:: INFORMATION ::
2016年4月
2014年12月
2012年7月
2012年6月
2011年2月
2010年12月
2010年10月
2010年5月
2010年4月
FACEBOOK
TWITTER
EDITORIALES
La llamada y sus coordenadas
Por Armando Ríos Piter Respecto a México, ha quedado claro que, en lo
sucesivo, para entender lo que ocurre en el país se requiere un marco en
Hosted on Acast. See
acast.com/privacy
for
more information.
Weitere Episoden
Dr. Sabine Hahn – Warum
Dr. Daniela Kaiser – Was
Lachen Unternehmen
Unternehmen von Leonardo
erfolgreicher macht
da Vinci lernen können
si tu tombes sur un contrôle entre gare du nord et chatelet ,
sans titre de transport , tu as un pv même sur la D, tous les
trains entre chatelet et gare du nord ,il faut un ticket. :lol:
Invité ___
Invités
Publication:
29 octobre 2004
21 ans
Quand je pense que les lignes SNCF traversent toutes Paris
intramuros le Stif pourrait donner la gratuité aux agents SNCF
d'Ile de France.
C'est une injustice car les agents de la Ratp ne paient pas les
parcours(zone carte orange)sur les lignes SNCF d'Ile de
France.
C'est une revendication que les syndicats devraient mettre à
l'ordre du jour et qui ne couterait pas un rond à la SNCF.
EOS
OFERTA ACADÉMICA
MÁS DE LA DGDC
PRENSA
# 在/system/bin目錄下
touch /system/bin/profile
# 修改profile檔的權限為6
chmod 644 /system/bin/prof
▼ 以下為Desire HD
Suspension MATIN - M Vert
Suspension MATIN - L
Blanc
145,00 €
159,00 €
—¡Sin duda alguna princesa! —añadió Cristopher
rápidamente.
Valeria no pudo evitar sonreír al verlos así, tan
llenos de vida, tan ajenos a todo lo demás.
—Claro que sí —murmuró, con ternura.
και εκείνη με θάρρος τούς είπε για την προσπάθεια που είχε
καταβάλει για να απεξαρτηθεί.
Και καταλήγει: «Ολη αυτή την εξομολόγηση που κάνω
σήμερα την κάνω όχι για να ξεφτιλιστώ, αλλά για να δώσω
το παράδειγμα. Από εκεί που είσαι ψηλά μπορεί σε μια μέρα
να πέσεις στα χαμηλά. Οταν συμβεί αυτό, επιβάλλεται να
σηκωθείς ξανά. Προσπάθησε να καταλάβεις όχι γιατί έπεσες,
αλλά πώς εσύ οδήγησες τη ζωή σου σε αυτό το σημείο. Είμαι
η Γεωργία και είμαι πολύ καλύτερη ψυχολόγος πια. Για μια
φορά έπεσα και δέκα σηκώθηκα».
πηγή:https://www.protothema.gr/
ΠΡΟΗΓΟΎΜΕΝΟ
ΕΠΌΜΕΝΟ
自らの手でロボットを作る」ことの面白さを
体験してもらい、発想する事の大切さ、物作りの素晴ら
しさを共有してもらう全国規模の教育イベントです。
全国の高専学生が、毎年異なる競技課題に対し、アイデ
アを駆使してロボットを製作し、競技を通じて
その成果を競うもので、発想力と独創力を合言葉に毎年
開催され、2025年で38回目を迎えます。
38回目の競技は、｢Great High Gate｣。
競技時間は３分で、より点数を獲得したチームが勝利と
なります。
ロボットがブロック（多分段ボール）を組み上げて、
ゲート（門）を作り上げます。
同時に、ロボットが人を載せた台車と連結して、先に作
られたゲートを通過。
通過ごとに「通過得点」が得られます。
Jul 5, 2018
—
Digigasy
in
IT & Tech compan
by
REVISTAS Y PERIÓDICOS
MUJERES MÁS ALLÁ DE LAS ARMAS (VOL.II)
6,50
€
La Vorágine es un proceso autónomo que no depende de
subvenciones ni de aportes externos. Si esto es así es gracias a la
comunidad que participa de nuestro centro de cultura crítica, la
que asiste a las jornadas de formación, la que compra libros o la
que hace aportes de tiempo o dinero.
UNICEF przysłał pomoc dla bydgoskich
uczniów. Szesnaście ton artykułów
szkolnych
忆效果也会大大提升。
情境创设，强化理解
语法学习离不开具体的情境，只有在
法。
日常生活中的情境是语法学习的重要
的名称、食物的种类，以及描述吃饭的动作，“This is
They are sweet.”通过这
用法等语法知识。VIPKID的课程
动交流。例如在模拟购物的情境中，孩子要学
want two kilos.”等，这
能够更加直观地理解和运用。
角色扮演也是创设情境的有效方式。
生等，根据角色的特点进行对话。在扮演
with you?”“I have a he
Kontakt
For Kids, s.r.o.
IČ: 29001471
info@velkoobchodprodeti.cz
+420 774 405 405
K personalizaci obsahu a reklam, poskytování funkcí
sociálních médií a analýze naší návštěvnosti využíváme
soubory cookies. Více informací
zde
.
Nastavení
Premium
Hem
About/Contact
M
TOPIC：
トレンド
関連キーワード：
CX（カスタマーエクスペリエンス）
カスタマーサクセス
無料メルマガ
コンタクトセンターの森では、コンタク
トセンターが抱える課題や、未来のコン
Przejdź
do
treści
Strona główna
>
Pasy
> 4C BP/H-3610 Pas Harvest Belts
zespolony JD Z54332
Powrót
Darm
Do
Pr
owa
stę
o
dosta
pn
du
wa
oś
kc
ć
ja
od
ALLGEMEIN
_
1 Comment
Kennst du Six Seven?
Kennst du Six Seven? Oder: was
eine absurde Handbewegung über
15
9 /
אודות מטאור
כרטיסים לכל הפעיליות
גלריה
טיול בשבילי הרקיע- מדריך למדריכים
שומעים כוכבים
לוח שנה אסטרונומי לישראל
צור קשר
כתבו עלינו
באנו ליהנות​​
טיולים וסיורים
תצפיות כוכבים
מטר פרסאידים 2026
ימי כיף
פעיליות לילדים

:: TASK ITEM ::
Return exactly, please, the lines of the material from the first one down to and including the line where "Valeria no pudo" appears.

:: ANSWER TO THE PROBLEM ::
2016年4月
2014年12月
2012年7月
2012年6月
2011年2月
2010年12月
2010年10月
2010年5月
2010年4月
FACEBOOK
TWITTER
EDITORIALES
La llamada y sus coordenadas
Por Armando Ríos Piter Respecto a México, ha quedado claro que, en lo
sucesivo, para entender lo que ocurre en el país se requiere un marco en
Hosted on Acast. See
acast.com/privacy
for
more information.
Weitere Episoden
Dr. Sabine Hahn – Warum
Dr. Daniela Kaiser – Was
Lachen Unternehmen
Unternehmen von Leonardo
erfolgreicher macht
da Vinci lernen können
si tu tombes sur un contrôle entre gare du nord et chatelet ,
sans titre de transport , tu as un pv même sur la D, tous les
trains entre chatelet et gare du nord ,il faut un ticket. :lol:
Invité ___
Invités
Publication:
29 octobre 2004
21 ans
Quand je pense que les lignes SNCF traversent toutes Paris
intramuros le Stif pourrait donner la gratuité aux agents SNCF
d'Ile de France.
C'est une injustice car les agents de la Ratp ne paient pas les
parcours(zone carte orange)sur les lignes SNCF d'Ile de
France.
C'est une revendication que les syndicats devraient mettre à
l'ordre du jour et qui ne couterait pas un rond à la SNCF.
EOS
OFERTA ACADÉMICA
MÁS DE LA DGDC
PRENSA
# 在/system/bin目錄下
touch /system/bin/profile
# 修改profile檔的權限為6
chmod 644 /system/bin/prof
▼ 以下為Desire HD
Suspension MATIN - M Vert
Suspension MATIN - L
Blanc
145,00 €
159,00 €
—¡Sin duda alguna princesa! —añadió Cristopher
rápidamente.
Valeria no pudo evitar sonreír al verlos así, tan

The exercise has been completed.